EXERCISES:
• a. List every task that the workshop text says the Linux kernel performs.
• b. Write the next paragraph of the workshop text, picking up after its final sentence.

Because of their adoption, essentially ever developer (unless they are working on a legacy code base) will use these technologies on a daily basis. For this reason, and because knowledge of Linux is required for upper level classes at the Washkewicz College of Engineering at CSU (like C Programming and Operating Systems), we, the Computer Peer Teachers (CPTs), have decided to offer a short introductory workshop on both of these topics. This is the accompanying book for that workshop.

During this workshop, we seek to answer the following questions for Linux:

And for git:

Workshop Recording

What is Linux?

Linux, or (more technically) GNU/Linux, is an open source operating system (or family of operating systems) created by Linus Torvalds in 1991. It has two main parts: the linux kernel, which interacts with the hardware, manages memory and processes, and does many other low-level tasks, and the user-land programs, which run on top of the kernel. User-land programs are supported by a set of system libraries. The most popular set of system libraries is the GNU C Library (hence the name GNU/Linux).

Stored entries
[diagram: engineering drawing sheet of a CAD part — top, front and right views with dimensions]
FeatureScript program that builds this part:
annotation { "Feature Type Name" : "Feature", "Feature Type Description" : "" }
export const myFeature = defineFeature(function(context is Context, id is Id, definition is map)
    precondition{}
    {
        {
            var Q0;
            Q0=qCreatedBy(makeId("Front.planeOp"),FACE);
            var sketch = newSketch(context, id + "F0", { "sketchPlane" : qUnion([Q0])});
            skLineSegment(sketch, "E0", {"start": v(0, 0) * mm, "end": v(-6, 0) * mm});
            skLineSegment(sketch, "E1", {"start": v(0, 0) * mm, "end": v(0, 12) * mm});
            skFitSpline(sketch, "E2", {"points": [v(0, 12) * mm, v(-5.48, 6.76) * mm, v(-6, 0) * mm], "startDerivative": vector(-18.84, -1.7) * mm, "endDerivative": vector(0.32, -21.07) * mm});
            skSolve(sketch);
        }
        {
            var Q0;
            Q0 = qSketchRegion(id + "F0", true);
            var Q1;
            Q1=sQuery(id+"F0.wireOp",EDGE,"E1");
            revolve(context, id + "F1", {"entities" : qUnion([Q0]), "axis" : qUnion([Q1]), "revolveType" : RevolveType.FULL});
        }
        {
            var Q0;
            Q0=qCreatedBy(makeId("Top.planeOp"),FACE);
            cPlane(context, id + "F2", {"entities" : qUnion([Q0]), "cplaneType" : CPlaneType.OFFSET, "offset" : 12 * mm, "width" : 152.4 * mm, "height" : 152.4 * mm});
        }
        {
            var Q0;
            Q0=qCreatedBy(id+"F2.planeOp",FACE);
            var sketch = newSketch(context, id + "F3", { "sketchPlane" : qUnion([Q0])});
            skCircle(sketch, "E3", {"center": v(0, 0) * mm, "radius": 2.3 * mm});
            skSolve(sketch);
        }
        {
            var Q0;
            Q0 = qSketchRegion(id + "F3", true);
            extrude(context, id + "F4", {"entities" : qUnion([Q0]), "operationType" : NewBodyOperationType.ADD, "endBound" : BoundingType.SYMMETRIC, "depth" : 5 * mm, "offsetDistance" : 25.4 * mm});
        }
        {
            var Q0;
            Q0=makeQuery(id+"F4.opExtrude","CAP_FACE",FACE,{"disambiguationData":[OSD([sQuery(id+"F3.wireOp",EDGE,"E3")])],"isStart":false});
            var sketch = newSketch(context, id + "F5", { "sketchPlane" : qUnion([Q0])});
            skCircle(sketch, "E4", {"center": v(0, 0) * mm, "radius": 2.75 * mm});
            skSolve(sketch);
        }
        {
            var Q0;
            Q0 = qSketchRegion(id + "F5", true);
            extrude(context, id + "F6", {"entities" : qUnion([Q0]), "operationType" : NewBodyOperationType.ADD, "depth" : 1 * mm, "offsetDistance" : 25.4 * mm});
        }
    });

RESPONSES TO THE EXERCISE:
• a.
- Interacts with the hardware
- Manages memory and processes
- Does many other low-level tasks

• b.
More info: https://en.wikipedia.org/wiki/Linux

However, you need more than just the kernel and set of system libraries to create a useful operating system setup. This is where Linux distributions comes in.

What is a Linux distribution?

A Linux distribution (or "distro") is a collection of software that is bundled with the linux kernel (and often the GNU C Library) in order to provide a more complete operating system experience. This software bundle almost always include a package manager and a shell, and sometimes includes a graphical user interface (GUI). These distros are also characterized by how often they are updated. Some distros focus on stability, releasing twice a year, while others focus on the latest features, releasing ever one or two months (with package managers that update packages as often as possible).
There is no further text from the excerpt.